Mathilde regarda l’homme qui lui parlait sans trop comprendre. D’un geste, celui qui l’avait poussée hors de la voiture trancha ses liens. Pantelante, la jeune femme faillit tomber en avant mais Karimey la retint avec adresse.
 
- Prenez garde ma jolie, dit-il goguenard. Si vous voulez, je serais votre chevalier servant jusqu’à la porte de votre nouveau château.

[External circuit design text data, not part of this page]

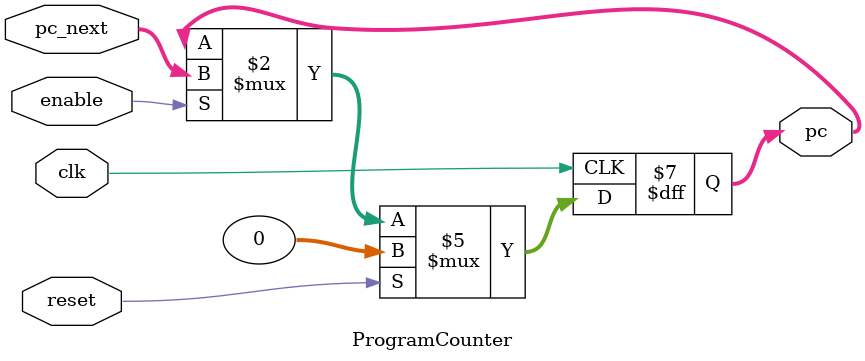
<source format=sv>
module ProgramCounter (
    input logic clk,           // Clock
    input logic reset,        // Reset síncrono
    input logic enable,       // Habilita a atualização do PC
    input logic [31:0] pc_next, // Próximo valor do PC
    output logic [31:0] pc     // Valor atual do PC
);

    always_ff @(posedge clk) begin
        if (reset) begin
            pc <= 32'b0;      // Reseta o PC para 0
        end else if (enable) begin
            pc <= pc_next;    // Atualiza o PC com o próximo valor
        end // else: pc mantém o valor anterior (implícito)
    end

endmodule

</source>
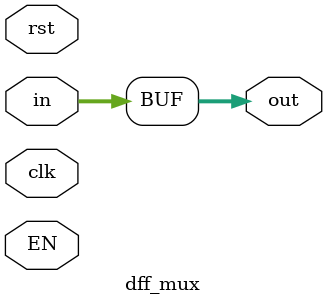
<source format=v>
module dff_mux #(

	parameter size = 18 ,
	parameter pipeline = 0 ,
	parameter RSTTYPE = "SYNC" 
	)(
	input[size - 1 : 0]  in,
	input clk ,
	input EN ,
	input rst ,
	output reg[size - 1 : 0] out 
	);
	generate
	if(pipeline)begin
		if(RSTTYPE == "SYNC")  begin
			always @(posedge clk ) begin
				if (rst) begin		
					out <= 0;
				end
				else begin
					if(EN) begin
                        out <= in;//pipelining enabled
                    end
				end
			end
		end
		else begin
			always @(posedge clk or posedge rst) begin
				if (rst) begin
					out <= 0;
				end
				else begin
					if(EN) begin
                        out <= in;//pipelining enabled
                    end
				end
			end
		end
	end
	else always@(in) out = in;
endgenerate






endmodule
</source>
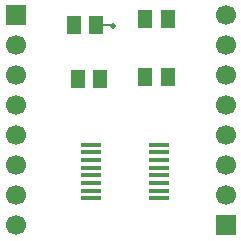
<source format=gtl>
G04 DipTrace 3.1.0.0*
G04 MSPExampleSection1.gtl*
%MOIN*%
G04 #@! TF.FileFunction,Copper,L1,Top*
G04 #@! TF.Part,Single*
G04 #@! TA.AperFunction,Conductor*
%ADD11C,0.006*%
%ADD15R,0.051181X0.059055*%
G04 #@! TA.AperFunction,ComponentPad*
%ADD16R,0.066929X0.066929*%
%ADD17C,0.066929*%
%ADD18R,0.070866X0.015748*%
G04 #@! TA.AperFunction,ViaPad*
%ADD19C,0.02*%
%FSLAX26Y26*%
G04*
G70*
G90*
G75*
G01*
G04 Top*
%LPD*%
X722554Y1131500D2*
D11*
X772749D1*
X779000Y1125249D1*
D19*
D3*
D15*
X660251Y950249D3*
X735054D3*
X960249Y956500D3*
X885446D3*
X647751Y1131500D3*
X722554D3*
D16*
X454009Y1162764D3*
D17*
Y1062764D3*
Y962764D3*
Y862764D3*
Y762764D3*
Y662764D3*
Y562764D3*
Y462764D3*
D16*
X1154000Y462751D3*
D17*
Y562751D3*
Y662751D3*
Y762751D3*
Y862751D3*
Y962751D3*
Y1062751D3*
Y1162751D3*
D15*
X885251Y1150249D3*
X960054D3*
D18*
X704000Y731500D3*
Y705909D3*
Y680319D3*
Y654728D3*
Y629138D3*
Y603547D3*
Y577957D3*
Y552366D3*
X932354D3*
X932346Y577957D3*
Y603547D3*
Y629138D3*
Y654728D3*
Y680319D3*
Y705909D3*
Y731500D3*
M02*

</source>
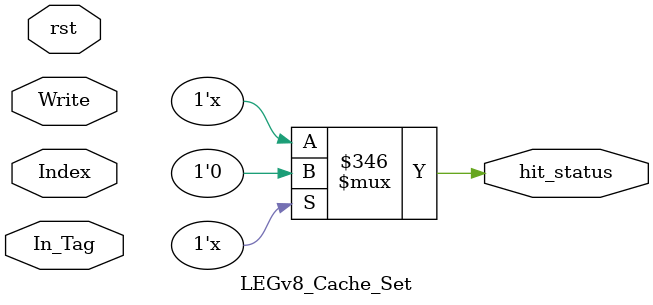
<source format=v>
`timescale 1ns / 1ps

module LEGv8_Cache_Set(
    input        rst,
    input [4:0]  Index,
    input [56:0] In_Tag,
    input        Write,

    output reg hit_status
    );

    // Internal variables
    reg valid;
    reg [56:0] tag;

    // Cache Memory; 16 lines of 58 bits
    // (Block contents excluded for simulation)
    reg [57:0] C_Mem[0:15];

    always @(*)
        begin
            valid = C_Mem[Index][57];
            tag = C_Mem[Index][56:0];
            case(valid)
            1'bx:
                hit_status <= 1'b0;
            1'b0:
                hit_status <= 1'b0;
            1'b1:
                begin
                    if (tag == In_Tag)
                        hit_status <= 1'b1;
                    else
                        hit_status <= 1'b0;
                end
            endcase

            if (Write === 1'b1)
                begin
                    C_Mem[Index][57] = 1'b1;
                    C_Mem[Index][56:0] = In_Tag;
                end
        end

endmodule

</source>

- A quoi rime tout ça ! s’emporta Luc. Qu’est-ce que tu cherches à faire !
 
- Doucement. Notre princesse est un peu fatiguée, elle doit évoluer dans le calme. N’est-ce pas ma chère ? Promenons-nous quelques temps, pendant que nos amis cherchent le loup à coups de jets d’eau.
 
- Vous êtes fou, complètement fou, souffla Luc.
 
- Vous savez que vous nous manquiez à tous, ma chère ? continua Karimey sans prendre en compte ce que disait Domfront. J’avais entendu parler de vous bien sûr, mais vous voir vous joindre à notre petit cercle est vraiment une chose dont je n’aurais pas osé rêver.
 
Le bruit des lances à eau se fit moins présent et un de techniciens se précipita hors de la mare.
 
- Il y a quelque chose, dit-il très haut dans leur direction.